When you become a pit bull advocate like I did, through my Flower Power project, you soon learn about BSL and all the absurdity that comes with. BSL is when authorities decide to ban a specific breed, or a type of dog, based on their assumption that these dogs are inherently dangerous. They don’t take into account the individuality of the dogs, their temperament or personality, nor do they take into consideration who the owners are, and how the dogs are being treated, socialized or raised. I have a huge problem with that, because it’s a form of “dog-racism” and it’s an outdated, narrow-minded view of our dog companions. I think our societies can do much better. The problem with BSL is that it is ineffective in solving the issue of dangerous dogs, and it leads to the euthanasia of countless innocent dogs. Since the 80s, pit bulls have been the target of these laws, which are often reversed now that science has proven that breeds are not the issue. People are.
So with my work and through my social media platforms, I try to educate people about BSL, and teaching people to keep an open mind. There are other ways to fight dangerous dogs. It’s a human issue. Dangerous dogs are the ones who have been mistreated, neglected, put into dangerous or simply uncomfortable situations. Dogs who bite have been subjected to stress. They are the victims of our ignorance when it comes to dog language and etiquette. We must educate people, instead of euthanizing a whole group of dog, blindly, without ever addressing the real issues. When a BSL is implemented, what happens is that all these dogs end up in shelters and nobody wants them. Shelters have to euthanize perfectly healthy, safe, wonderful pets. It’s been happening with pit bulls for so long! In the U.S. alone, 1.2 million dogs are euthanized every year in shelters. If we want to call ourselves a humane society, we must do better than this. BSL is a huge part of the issue.
Do you see more Dog led series in the future?

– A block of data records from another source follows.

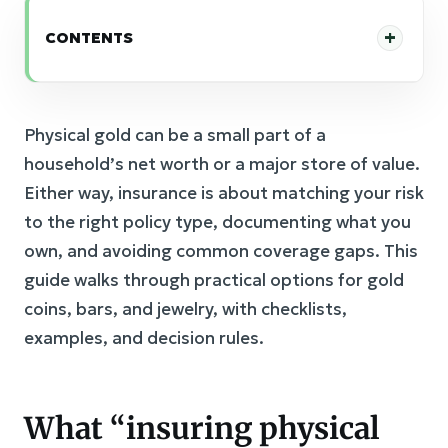
CONTENTS
Physical gold can be a small part of a
household’s net worth or a major store of value.
Either way, insurance is about matching your risk
to the right policy type, documenting what you
own, and avoiding common coverage gaps. This
guide walks through practical options for gold
coins, bars, and jewelry, with checklists,
examples, and decision rules.
What “insuring physical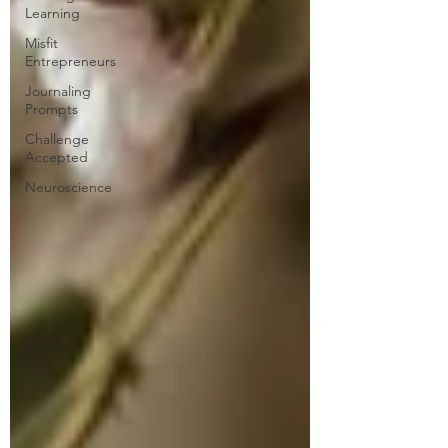
Learning
Misfit
Entrepreneurs
Journaling
Prompts
Challenge
Accepted
Neuroscience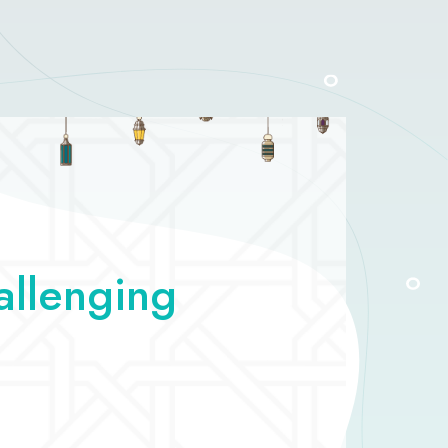
allenging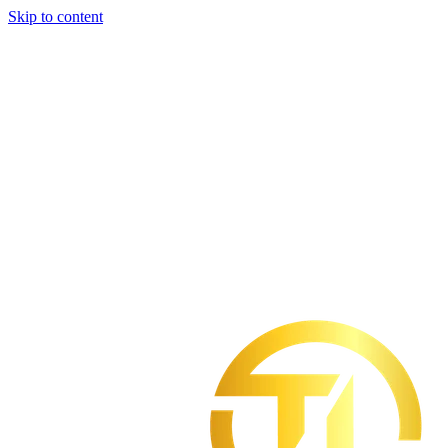
Skip to content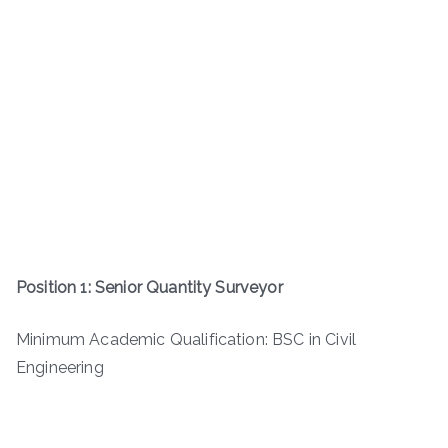
Position 1: Senior Quantity Surveyor
Minimum Academic Qualification: BSC in Civil
Engineering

Absolutely. I find dogs very inspiring, and it’s a subject that has surprisingly been overlooked for a long time. Few artists have ventured into the depth of the subject. For me, photographing dogs is a way to observe humans, and to explore our own humanity. I don’t see myself as a dog photographer per se. My future protects will involve dogs, and I am starting to work on projects involving humans as well, and other animals. Compassion and inter-specie relationships are themes that fuel my work.